The Hawaii Department of Health announced Wednesday that it’s switching to a weekly posting of coronavirus cases and other data — discontinuing daily postings — as it transitions to the next phase of the pandemic.
State Health Director Dr. Elizabeth Char said the shift allows for a more effective and sustainable response to the pandemic.
“Our decisions have always been based on trends, not single-day counts,” Char said in a news release. “There is greater focus now on weekly hospital admissions, weekly hospital occupancy, and weekly case counts when calculating the current community levels of COVID-19. Our processes are evolving as the pandemic evolves.”
State Epidemiologist Dr. Sarah Kemble pointed out that because more people are taking COVID-19 tests at home, which are not counted in DOH’s data, “our case counts are not as accurate a reflection of COVID-19 in the community as they once were.”
Kemble added, “We are still monitoring case counts, but hospital metrics now play a larger role in our decisions. Vaccination progress is still an important metric. Weekly intervals are better than day-to-day incremental changes when determining where progress is being made or where additional progress is needed.”
DOH shared this update during a joint informational briefing for the state Senate Health Committee and House Committee on Pandemic and Disaster Preparedness held Wednesday afternoon.
The move comes a day after Gov. David Ige announced a sunset date of March 25 for Hawaii’s indoor mask mandate as well as the state’s Safe Travels program, which screens domestic passengers and requires proof of vaccination or negative COVID-19 tests to bypass a five-day quarantine.
On Wednesday, the Health Department reported 154 more infections statewide, bringing Hawaii’s total since the start of the pandemic to 237,672 cases. No new deaths were reported, and the state’s COVID-19 death toll remained at 1,354.
The seven-day average of new cases statewide was at 142, and the average positivity rate at 2.3%. The next set of data will be published Wednesday.
Due to updated guidance from the Centers for Disease Control and Prevention, Kemble said that DOH also has shifted from contact tracing every case to focusing on higher-risk, congregate settings or unusual clusters.
Testing at public schools will remain critical through the end of the school year, she said, in light of new guidance that allows mask- wearing outdoors to be optional while continuing to require masks indoors. Additionally, quarantine will no longer be required after exposure in a school setting.
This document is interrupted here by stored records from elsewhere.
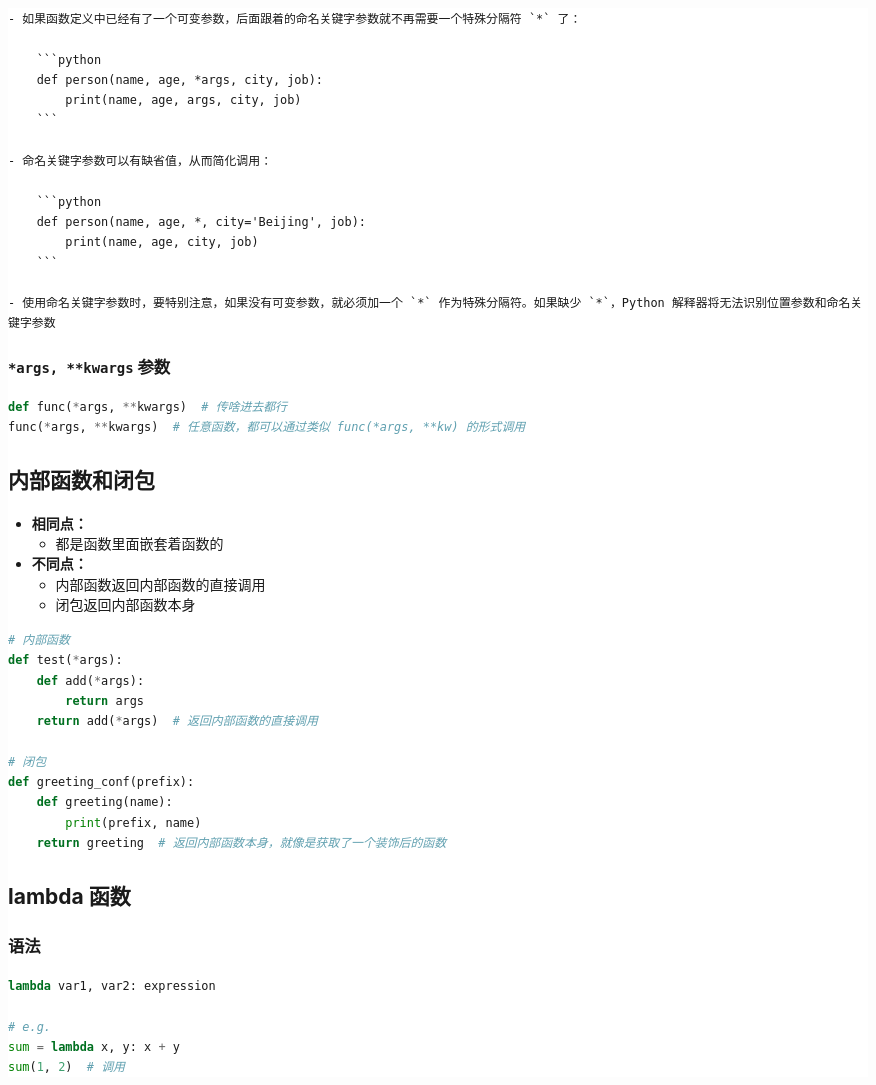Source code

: 	- 如果函数定义中已经有了一个可变参数，后面跟着的命名关键字参数就不再需要一个特殊分隔符 `*` 了：

		```python
		def person(name, age, *args, city, job):
		    print(name, age, args, city, job)
		```

	- 命名关键字参数可以有缺省值，从而简化调用：

		```python
		def person(name, age, *, city='Beijing', job):
		    print(name, age, city, job)
		```

	- 使用命名关键字参数时，要特别注意，如果没有可变参数，就必须加一个 `*` 作为特殊分隔符。如果缺少 `*`，Python 解释器将无法识别位置参数和命名关键字参数

### `*args, **kwargs` 参数

```python
def func(*args, **kwargs)  # 传啥进去都行
func(*args, **kwargs)  # 任意函数，都可以通过类似 func(*args, **kw) 的形式调用
```

## 内部函数和闭包

- **相同点：**
	- 都是函数里面嵌套着函数的
- **不同点：**
	- 内部函数返回内部函数的直接调用
	- 闭包返回内部函数本身

```python
# 内部函数
def test(*args):
    def add(*args):
        return args
    return add(*args)  # 返回内部函数的直接调用

# 闭包
def greeting_conf(prefix):
    def greeting(name):
        print(prefix, name)
    return greeting  # 返回内部函数本身，就像是获取了一个装饰后的函数
```

## lambda 函数

### 语法

```python
lambda var1, var2: expression

# e.g.
sum = lambda x, y: x + y
sum(1, 2)  # 调用
```
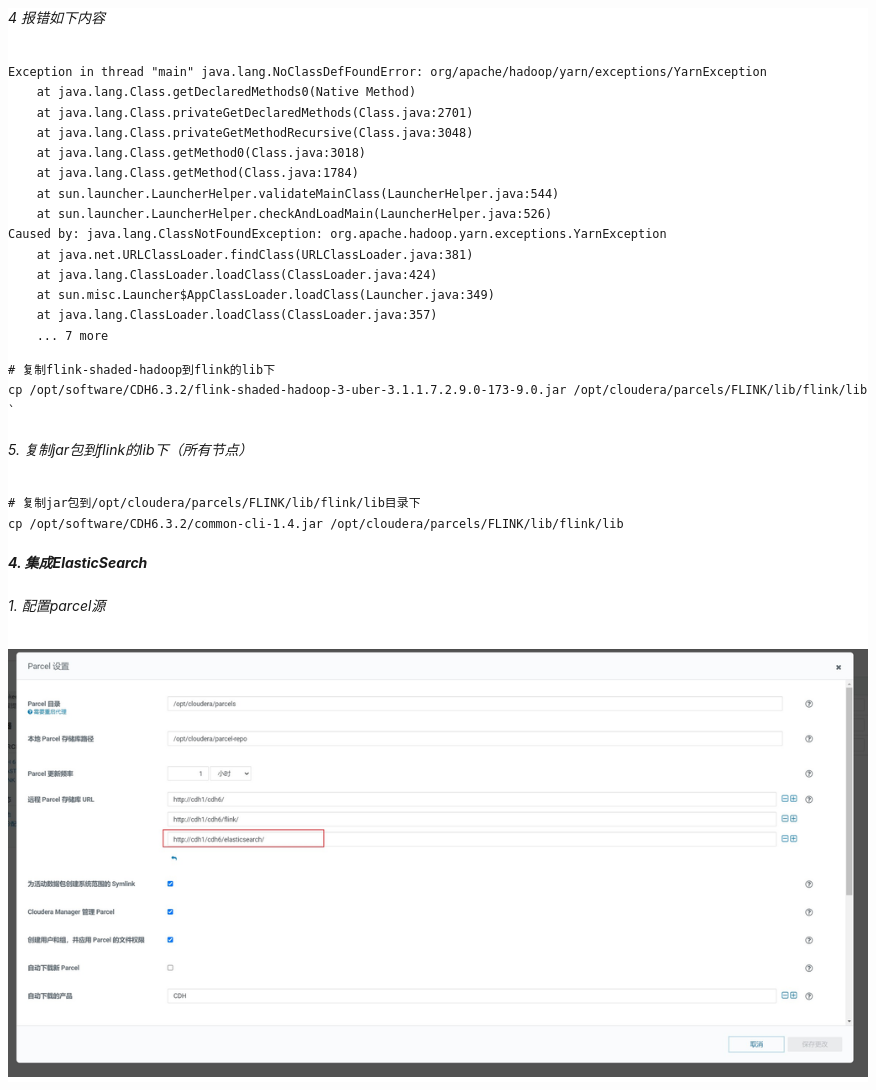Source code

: ###### 4 报错如下内容

```
Exception in thread "main" java.lang.NoClassDefFoundError: org/apache/hadoop/yarn/exceptions/YarnException
    at java.lang.Class.getDeclaredMethods0(Native Method)
    at java.lang.Class.privateGetDeclaredMethods(Class.java:2701)
    at java.lang.Class.privateGetMethodRecursive(Class.java:3048)
    at java.lang.Class.getMethod0(Class.java:3018)
    at java.lang.Class.getMethod(Class.java:1784)
    at sun.launcher.LauncherHelper.validateMainClass(LauncherHelper.java:544)
    at sun.launcher.LauncherHelper.checkAndLoadMain(LauncherHelper.java:526)
Caused by: java.lang.ClassNotFoundException: org.apache.hadoop.yarn.exceptions.YarnException
    at java.net.URLClassLoader.findClass(URLClassLoader.java:381)
    at java.lang.ClassLoader.loadClass(ClassLoader.java:424)
    at sun.misc.Launcher$AppClassLoader.loadClass(Launcher.java:349)
    at java.lang.ClassLoader.loadClass(ClassLoader.java:357)
    ... 7 more
```

```shell
# 复制flink-shaded-hadoop到flink的lib下
cp /opt/software/CDH6.3.2/flink-shaded-hadoop-3-uber-3.1.1.7.2.9.0-173-9.0.jar /opt/cloudera/parcels/FLINK/lib/flink/lib`
```

###### 5. 复制jar包到flink的lib下（所有节点）

```shell
# 复制jar包到/opt/cloudera/parcels/FLINK/lib/flink/lib目录下
cp /opt/software/CDH6.3.2/common-cli-1.4.jar /opt/cloudera/parcels/FLINK/lib/flink/lib
```

##### 4. 集成ElasticSearch

###### 1. 配置parcel源

![](images/parcel-elasticseach源配置.jpg)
To date, 196 schools are actively testing for COVID- 19, more than 101,000 tests have been conducted at schools since Aug. 1, 2021, and more than 70,500 doses of COVID-19 vaccines have been administered at school-based events.
Char said DOH will scale back COVID-19 testing sites as demand declines and encourage residents to return to doctors’ offices, clinics and hospitals or to get free home tests.
The Health Department’s Laboratories Division continues to monitor for variants through whole genome sequencing of samples collected statewide and is setting up a wastewater surveillance system.
Char said DOH hopes it will be fully operational by this summer, but has not determined how data will be made available to the public.
Wastewater monitoring — already up and running in hundreds of U.S. municipalities — serves as an early detection tool for when levels of coronavirus infections are going up or down in a community.
“In summary, we’re in a good place right now,” Char said. “We’re moving in the right direction though we have a ways to go to get to our pre-delta baseline.”
She said the state would continue to monitor case counts along with hospitalizations, and what’s happening elsewhere in the world, noting that case counts are now spiking in South Korea, Malaysia and Vietnam.
Three city-sponsored COVID testing sites are still operational, along with pop-ups at venues like Waikiki Shell.
The two contracts for the city’s isolation-quarantine facilities at Harbor Arms in Aiea and West Loch in Ewa Beach are slated to expire March 31, after which both will be closed. As of Wednesday, only eight patients remained at Harbor Arms.
During the informational briefing held by state lawmakers, county mayors shared that their pandemic-related restrictions have been dropped, and their individual county case counts and hospitalizations are declining.